There's a little more nuance to it, but I essentially agree.
Full disclosure: I've been investing in the stock market for about a year now outside of my company managed 401k.
Investing in the stock market feels ridiculous at best and almost criminal at worst. I've never screwed around with trying to short stocks (bullet point number 1 in your post) because it is gambling, and it's terribly risky, but lots of people do it. I've also never tried to day trade because it's also risky, but also because if you have less than an arbitrary amount of money in your brokerage account ($25,000 in the US anyway), you can only trade a stock you bought on the same day 3 times within a month. Try it any more than that and they'll lock your account out from trades.

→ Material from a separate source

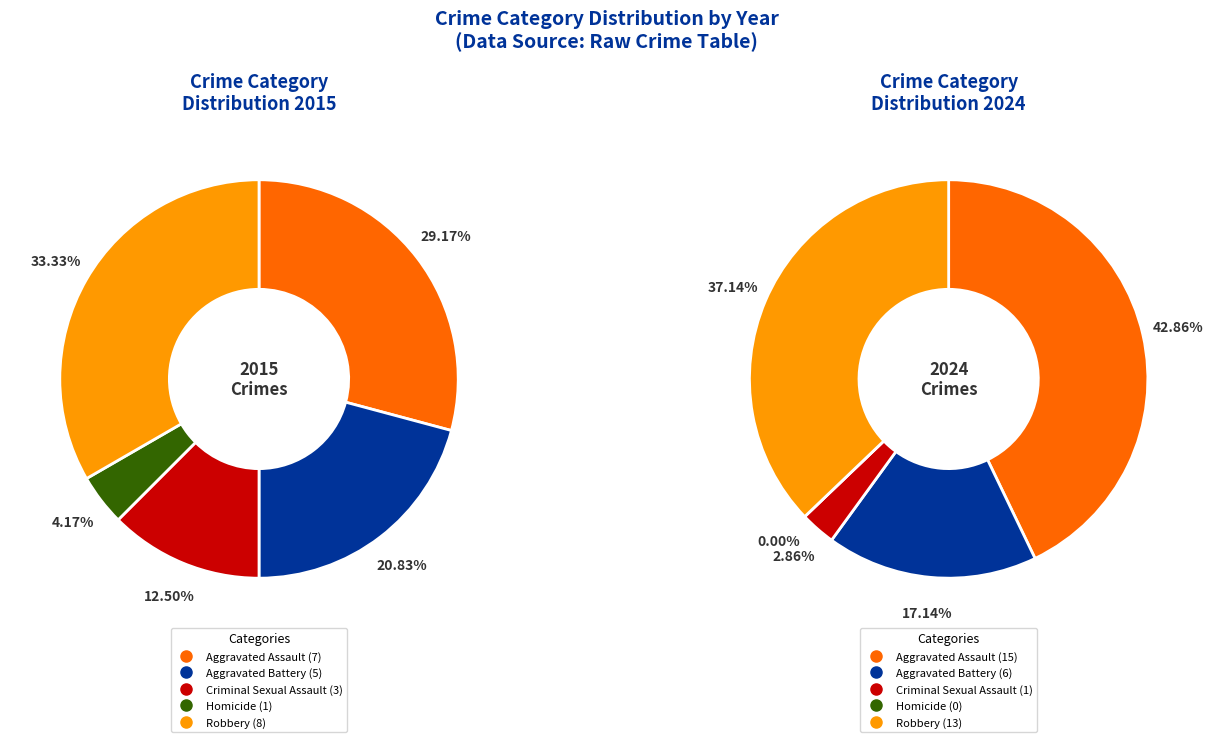

Count the number of slices in the pie.

5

The whole thing feels ridiculous for the reasons you listed though. Companies give out quarterly earnings reports, and if they don't beat their estimates the stock usually goes down. If it matches or only slightly exceeds the estimate, the stock goes down. If it obliterates estimates, the stock sometimes goes up. Rarely you get stocks like Tesla's that seem to go up without any basis in the current reality, but I stay away from them because that also feels like gambling since you never know if or when it will implode.
I won't touch high speed trading, because you pretty much covered it. This was a research topic in my department when I was in grad school, where people designed FPGA designs so they could perform the trades as fast as possible, and it got to the point that the speed of light was becoming the limiting factor. Fascinating stuff, but insane in its own manipulative ways.
Now, what feels criminal to me about it all, outside of the fact that it's kind of legalized gambling, also makes it feel like something of an entirely artificial construct and a sham. You get money out of it for having money, basically. I only invest in diversified index funds because I want to be able to accrue the increase in value over a few decades and hopefully retire early, and long term, it's a safe investment. You can pretty much count on the money you have increasing in real value by roughly 7% per year over the long term. You get money for doing nothing, but only if you have money in the first place. And the increase in value feels entirely artificial, since it's driven by market forces and oftentimes over stocks that have no direct value. A stock only has direct value if it pays a dividend, since you can extract money from it that way. If it doesn't pay a dividend, then it only has value because you can have some confidence that someone, one day, will want to buy it from you, maybe because it will pay a dividend one day if the company grows enough.
And, of course, taxation favors investors who have that kind of money. If you own a stock for over a year before you sell it, you only pay 15% taxes on the increase in value (unless you have a huge income already, at which point it's merely 25% instead). Most people who work are going to be paying close to double that on income. This feels incredibly wrong to me.
Raising money for companies through shared ownership seems like a sound idea in and of itself, and I'm sure even today it still serves a useful purpose to companies who take advantage of it. But the whole thing has mutated into a machine for making wealthy people more wealthy while encouraging dangerous business practices in an effort to sustain it. Profit margin is the only thing that matters when a company's leadership can be replaced by share holders who don't think the company is making enough money and paying it out in dividends.